If you were doing a survey on healthy food habits in America would you stand outside of McDonald’s and recruit? That’s kind of what the Pew Research Center did with the sample for its 2010 survey of Millennials (late teens and twentysomethings). Check it out:
Results for the January 2010 Millennial Survey are based on telephone interviews conducted under the direction of Abt SRBI Inc. among a national sample of 2,020 adults living in the continental United States, 18 years of age and older, from Jan. 14 to 27, 2010 (851 respondents were interviewed on a landline telephone, and 1,169 were interviewed on a cell phone, including 538 who had no landline telephone).
Granted, the study polled more than just Millennials since it needed the other generations for comparison purposes but a study about Millennials with half the respondents polled over a land line seems a little silly. Ask any Millennial on the street when the last time they answered a land line or if even if they know what a land line is and watch their expression.
That caveat out of the way, I’m going to admit to not having read the whole report. It’s 149 pages and I shoveling snow this morning, but I did want to comment on a telling question about Millennials. For the important open-ended question “Can you tell me some ways you think your generation is unique or distinct?” Millennials had the highest measure of any in the study with a 24% answering “Technology use.” The next highest measure in the study was Baby Boomers with 17% of respondents saying “work ethic/hardworking/motivated” and Boomers again with 14% for “respect.” For Boomers that hippie ethos is still in tact. (Thanks Jimi, thanks Owsley.) Back to Millennials, the second highest measure upon which Millennials agree as making their generation unique is “music.”

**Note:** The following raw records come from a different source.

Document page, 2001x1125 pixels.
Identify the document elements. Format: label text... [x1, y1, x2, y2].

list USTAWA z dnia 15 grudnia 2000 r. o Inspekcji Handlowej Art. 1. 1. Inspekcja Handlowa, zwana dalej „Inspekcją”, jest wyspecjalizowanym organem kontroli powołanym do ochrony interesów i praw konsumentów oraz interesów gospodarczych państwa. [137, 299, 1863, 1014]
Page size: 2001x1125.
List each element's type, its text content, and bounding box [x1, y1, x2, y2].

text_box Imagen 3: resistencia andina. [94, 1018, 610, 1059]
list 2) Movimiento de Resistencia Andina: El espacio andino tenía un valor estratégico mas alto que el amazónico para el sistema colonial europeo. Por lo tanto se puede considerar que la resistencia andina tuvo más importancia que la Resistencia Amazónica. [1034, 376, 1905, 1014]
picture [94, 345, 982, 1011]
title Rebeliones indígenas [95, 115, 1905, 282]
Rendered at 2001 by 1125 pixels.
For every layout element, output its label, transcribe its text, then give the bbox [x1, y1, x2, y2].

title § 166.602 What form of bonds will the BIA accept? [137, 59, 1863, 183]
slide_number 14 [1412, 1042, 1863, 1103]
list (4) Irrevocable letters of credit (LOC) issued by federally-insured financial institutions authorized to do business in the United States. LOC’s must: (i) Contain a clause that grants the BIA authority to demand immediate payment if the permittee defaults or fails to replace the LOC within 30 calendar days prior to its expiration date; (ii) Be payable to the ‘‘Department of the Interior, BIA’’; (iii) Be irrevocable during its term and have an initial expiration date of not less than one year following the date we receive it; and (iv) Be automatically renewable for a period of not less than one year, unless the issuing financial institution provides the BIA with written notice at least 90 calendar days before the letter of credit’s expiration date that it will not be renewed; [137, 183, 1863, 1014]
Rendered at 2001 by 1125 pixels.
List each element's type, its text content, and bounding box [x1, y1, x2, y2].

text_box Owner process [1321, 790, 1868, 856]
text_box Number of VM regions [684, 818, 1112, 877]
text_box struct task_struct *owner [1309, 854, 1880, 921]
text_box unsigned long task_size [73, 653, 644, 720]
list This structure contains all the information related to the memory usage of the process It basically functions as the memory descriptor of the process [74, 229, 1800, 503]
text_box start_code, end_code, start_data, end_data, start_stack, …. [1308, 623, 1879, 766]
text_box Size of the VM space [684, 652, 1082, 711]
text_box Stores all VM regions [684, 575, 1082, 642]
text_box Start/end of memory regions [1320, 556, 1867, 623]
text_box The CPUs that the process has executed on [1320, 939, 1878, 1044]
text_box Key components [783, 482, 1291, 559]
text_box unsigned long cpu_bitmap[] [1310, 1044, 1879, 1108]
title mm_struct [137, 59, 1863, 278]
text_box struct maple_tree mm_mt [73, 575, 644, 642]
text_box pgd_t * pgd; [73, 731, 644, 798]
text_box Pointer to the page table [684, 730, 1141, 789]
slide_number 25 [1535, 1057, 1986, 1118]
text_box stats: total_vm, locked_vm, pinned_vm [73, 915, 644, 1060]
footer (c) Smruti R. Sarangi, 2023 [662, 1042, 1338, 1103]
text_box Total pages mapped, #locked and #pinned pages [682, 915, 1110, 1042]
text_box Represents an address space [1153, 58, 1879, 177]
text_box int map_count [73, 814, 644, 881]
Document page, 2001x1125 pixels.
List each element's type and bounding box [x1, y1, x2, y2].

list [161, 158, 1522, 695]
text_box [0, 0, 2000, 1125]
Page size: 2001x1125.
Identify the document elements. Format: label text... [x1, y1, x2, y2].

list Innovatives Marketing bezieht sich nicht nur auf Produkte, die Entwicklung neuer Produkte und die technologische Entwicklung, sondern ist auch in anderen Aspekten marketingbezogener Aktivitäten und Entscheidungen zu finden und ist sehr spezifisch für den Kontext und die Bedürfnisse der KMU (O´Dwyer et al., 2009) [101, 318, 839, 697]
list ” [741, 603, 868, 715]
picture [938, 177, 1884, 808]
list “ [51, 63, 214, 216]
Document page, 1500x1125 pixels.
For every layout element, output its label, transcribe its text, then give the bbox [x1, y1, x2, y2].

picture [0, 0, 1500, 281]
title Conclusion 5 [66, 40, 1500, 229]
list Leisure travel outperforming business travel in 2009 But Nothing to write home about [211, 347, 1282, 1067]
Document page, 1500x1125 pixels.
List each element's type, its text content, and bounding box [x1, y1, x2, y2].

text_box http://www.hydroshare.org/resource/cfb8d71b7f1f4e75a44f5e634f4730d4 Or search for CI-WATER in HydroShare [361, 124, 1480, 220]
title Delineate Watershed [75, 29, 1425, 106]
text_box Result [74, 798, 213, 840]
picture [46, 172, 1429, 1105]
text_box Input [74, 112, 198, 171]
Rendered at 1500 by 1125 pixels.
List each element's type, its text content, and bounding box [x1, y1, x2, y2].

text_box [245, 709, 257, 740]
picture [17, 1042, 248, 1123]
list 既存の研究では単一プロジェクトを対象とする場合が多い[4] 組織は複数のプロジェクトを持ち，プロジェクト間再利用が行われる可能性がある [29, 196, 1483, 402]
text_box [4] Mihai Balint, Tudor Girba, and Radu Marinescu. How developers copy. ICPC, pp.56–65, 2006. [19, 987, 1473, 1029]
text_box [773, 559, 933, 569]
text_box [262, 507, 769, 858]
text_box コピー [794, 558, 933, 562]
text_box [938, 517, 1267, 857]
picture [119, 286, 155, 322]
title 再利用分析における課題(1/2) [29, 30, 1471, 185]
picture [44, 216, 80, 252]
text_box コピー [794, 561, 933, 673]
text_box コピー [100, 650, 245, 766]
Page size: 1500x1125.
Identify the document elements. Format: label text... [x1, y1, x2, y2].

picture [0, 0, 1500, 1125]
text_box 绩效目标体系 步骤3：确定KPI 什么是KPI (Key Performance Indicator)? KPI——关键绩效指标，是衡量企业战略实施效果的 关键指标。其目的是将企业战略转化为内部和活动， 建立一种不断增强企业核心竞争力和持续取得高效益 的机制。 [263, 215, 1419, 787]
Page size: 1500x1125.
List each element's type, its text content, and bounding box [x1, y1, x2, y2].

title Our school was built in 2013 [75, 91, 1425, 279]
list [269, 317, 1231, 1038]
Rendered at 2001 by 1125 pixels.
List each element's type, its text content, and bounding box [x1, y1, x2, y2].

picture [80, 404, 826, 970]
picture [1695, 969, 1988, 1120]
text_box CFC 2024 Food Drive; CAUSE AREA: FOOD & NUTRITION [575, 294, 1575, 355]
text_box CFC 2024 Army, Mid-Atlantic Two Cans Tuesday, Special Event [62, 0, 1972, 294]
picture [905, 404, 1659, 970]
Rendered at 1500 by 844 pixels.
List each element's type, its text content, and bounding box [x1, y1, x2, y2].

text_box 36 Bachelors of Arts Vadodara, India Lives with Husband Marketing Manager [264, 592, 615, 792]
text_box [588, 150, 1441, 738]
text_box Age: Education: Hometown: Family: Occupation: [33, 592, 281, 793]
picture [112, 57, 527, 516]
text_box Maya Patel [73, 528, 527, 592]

This leads me to believe Millennials define themselves by their environment not their values. One could interpret the technology score as a means of communication (a value), but I’m not so sure. My prediction yesterday that Millennials are the be-all of marketing research was, therefore, questionable. I’ll stand by my point about using them to understand “usability,” but will move off point on studying them for subjects of conscience. That said, remember the sampling caveat. Peace!